Gallbladder cancer cells express 3 subtypes of somatostatin receptors and respond better to the treatment of cytotoxic drugs combined with somatostatin Wei Gong MD, MSc, Jiyu Li MD, Songgang Li MD, Zhiwei Quan MD, FACS Shanghai Jiaotong University School of Medicine, Shanghai, China INTRODUCTION: Gallbladder cancer is lethal digestive malignancy and nonsensitive to routine chemotherapy. We evaluated the role of somatostatin as an adjuvant chemotherapeutic agent in gallbladder cancer and the potential mechanism of its activity. METHODS: The reverse transcriptase–polymerase chain reaction (RT-PCR) and immunohistochemistry were used to detect the expression of somatostatin receptor (SSTR) subtypes in gallbladder cancer cells (GBC-SD). The cytotoxic effects of chemotherapeutic drugs combined with somatostatin were determined by MTT assay. Apoptosis and cell cycle changes were measured by flow cytometry.
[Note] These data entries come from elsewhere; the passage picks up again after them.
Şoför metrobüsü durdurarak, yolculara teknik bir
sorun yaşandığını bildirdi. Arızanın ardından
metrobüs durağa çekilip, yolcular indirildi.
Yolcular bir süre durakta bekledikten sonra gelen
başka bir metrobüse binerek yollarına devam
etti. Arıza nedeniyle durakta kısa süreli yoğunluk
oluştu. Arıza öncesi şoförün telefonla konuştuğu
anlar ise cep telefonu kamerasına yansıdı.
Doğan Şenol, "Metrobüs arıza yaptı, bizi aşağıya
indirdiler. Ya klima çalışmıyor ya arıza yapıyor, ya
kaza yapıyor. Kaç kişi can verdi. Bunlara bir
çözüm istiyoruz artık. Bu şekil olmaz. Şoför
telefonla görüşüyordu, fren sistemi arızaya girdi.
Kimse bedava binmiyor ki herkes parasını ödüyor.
The effects of somatostatin on the expression of pRb, p53, and Bax were evaluated by Western blots. RESULTS: Three of the somatostatin receptors could be detected in GBC-SD cells. Somatostatin significantly enhanced the inhibitory effect of cytotoxic drug on GBC-SD (Pⱕ0.05 vs control). After 48-hour exposure to 75 g/mL somatostatin, flow cytometric analysis demonstrated an increased number of cells in S phase (Pⱕ0.05 vs control) associated with a decreased number of cells in G2/M and G0/G1 phase. No significant changes of apoptosis were seen in samples treated with somatostatin. The expression of pRB was promoted by somatostatin, while that of p53 and that of Bax were not changed. CONCLUSIONS: The results suggested that somatostatin enhanced the inhibitory effect of cytotoxic drug on gallbladder cells through S cell cycle arrest rather than through the process of apoptosis. These effects were partially mediated by enhancing the expression of pRB, whereas the amounts of p53 and Bax were not changed.